5.5. CİHADDA MİKDÂR-I NİSBETİN ZARURİ OLDUĞU

Buharî Hadis No: 1198- Enes ibn-i Mâlik’ten (ra) gelen bir rivâyete göre, Peygamberin Ashabı (hendek kazdıkları müddetçe) daima:
-Biz o mü’minleriz ki, İslâm’da ebedi sebat etmek üzere Muhammed’e söz vermişizdir, derlerdi de Resûlullah (sav) da onlara:
-Yâ Rabb! Hayır ve saadet ancak âhiret saadetidir. Ensâr ve muhacirler hakkında mübarek kıl, diye cevap verirdi.
Bu hadisi Buharî, cihada teşvik için açtığı bir bâbında rivâyet etmiştir. Enfâl Sûresi’nin 65. âyetinin mazmûnundan aldığı bu unvanda müellif Buharî âyeti de zikretmiştir ki, meâli şöyledir:
“Peygamberim, mü’minleri cihada teşvik et! Eğer sizden (harbin şiddetlerine) sabredecek yirmi (kişi) bulunursa, onlar ikiyüz (düşman)a galebe ederler. Ve eğer sizden yüz kişi olursa, onlar o küfredenlerden binine galebe ederler. (Çünkü) kâfirler idraksiz bir gürûhtur.”
Bu âyet-i kerime, Bedir gazâsında harb başlamazdan önce Beydâ mevkiinde nâzil olmuştur. İbn-i Ebî Hâtem’in Şa’bî’den gelen bir rivâyetine göre, bu âyet nâzil olduktan sonra Resûlullah (sav) Ashabı’na saff-ı harb nizamına girip düşmanla karşı karşıya geldiklerinde düşmana saldırmaya teşvik ederdi. Nitekim Bedir’de cennet vaadiyle teşvik eylemiş ve galebe tahakkuk etmişti.
“Şimdi Allah sizden (yükünüzü) yeğniletti.
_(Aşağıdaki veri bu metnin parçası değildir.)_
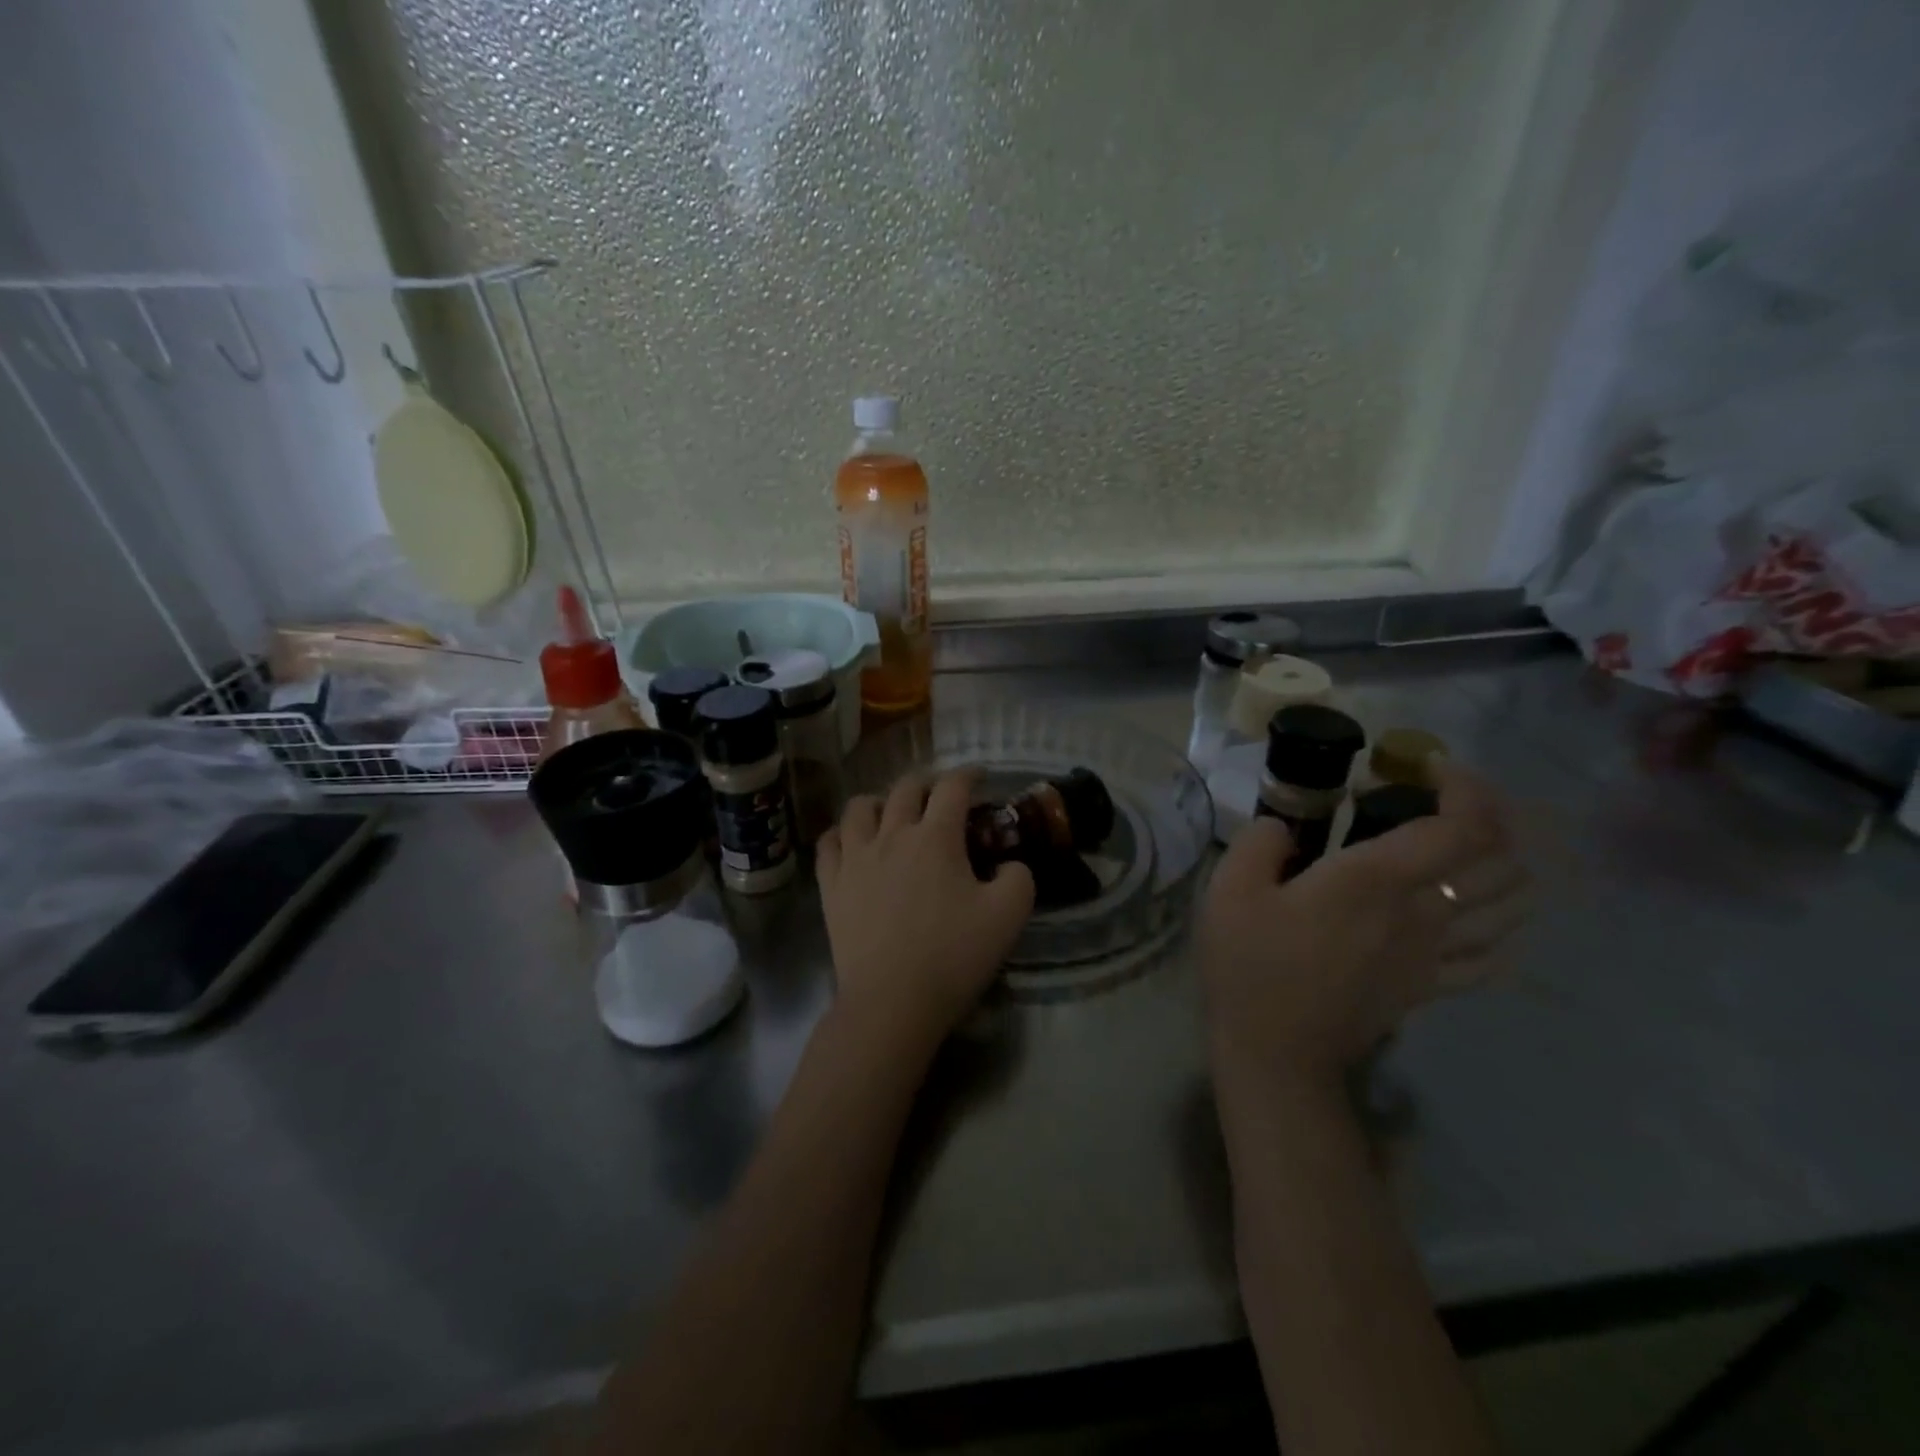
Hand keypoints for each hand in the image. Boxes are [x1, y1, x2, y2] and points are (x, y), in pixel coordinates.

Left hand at [817, 770, 1035, 1055]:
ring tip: (891, 812)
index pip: (952, 787)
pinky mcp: (831, 885)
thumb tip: (1008, 865)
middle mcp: (892, 835)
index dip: (968, 774)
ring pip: (859, 807)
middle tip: (940, 795)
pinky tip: (851, 841)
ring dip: (880, 801)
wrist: (892, 1001)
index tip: (979, 777)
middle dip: (927, 783)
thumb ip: (1019, 878)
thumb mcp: (1008, 916)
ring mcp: (855, 858)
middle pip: (905, 788)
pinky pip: (829, 842)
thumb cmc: (953, 956)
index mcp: (936, 837)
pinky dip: (842, 833)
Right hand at [1199, 760, 1528, 1088]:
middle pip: (1500, 861)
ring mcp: (1433, 955)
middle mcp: (1421, 913)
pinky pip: (1493, 958)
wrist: (1275, 1050)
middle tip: (1449, 800)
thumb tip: (1282, 828)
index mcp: (1375, 881)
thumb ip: (1259, 842)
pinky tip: (1485, 917)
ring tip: (1471, 847)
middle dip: (1493, 818)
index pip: (1461, 827)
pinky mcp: (1429, 988)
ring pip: (1509, 907)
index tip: (1432, 767)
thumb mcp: (1230, 889)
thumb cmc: (1250, 964)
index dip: (1466, 789)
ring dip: (1506, 867)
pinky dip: (1504, 929)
Ve bildi ki, sizde muhakkak bir zaaf vardır. İmdi sizden sabredebilecek yüz (kişi) olursa, onlar ikiyüze galebe ederler. Sizden bin (kişi) olursa, onlar da Allah’ın izniyle ikibine galebe ederler. Çünkü Allah sabredenlerle beraberdir.” (Sûre-i Enfâl Âyet: 66)
Bu âyet-i kerimenin mazmûnuna göre, harb sahasında Müslüman kuvveti düşmanın yarısı derecesinde az ve zaif olursa çarpışmak vâcibdir, panik yoktur. Fakat bundan da az bir hadde indiği sûrette düşmana atılmak vâcib değildir. Belki bir takım harb vesilesi olabilecek şeylere göz yumarak harb tehlikesini atlatmak câiz olur. Ali ibn-i Ebî Talha’nın İbn-i Abbas’tan (ra) rivâyeti de böyledir. Bazı ehl-i ilimden de bu sûretle rivâyet olunmuştur. Mezkûr hadisten istifade edilen faideler cümlesinden birisi, memleketi düşmana karşı muhafaza için serhadları tutmak ve kapamak, Allah yolunda harb ve kıtâl ecri gibi ecri mûcib olduğudur.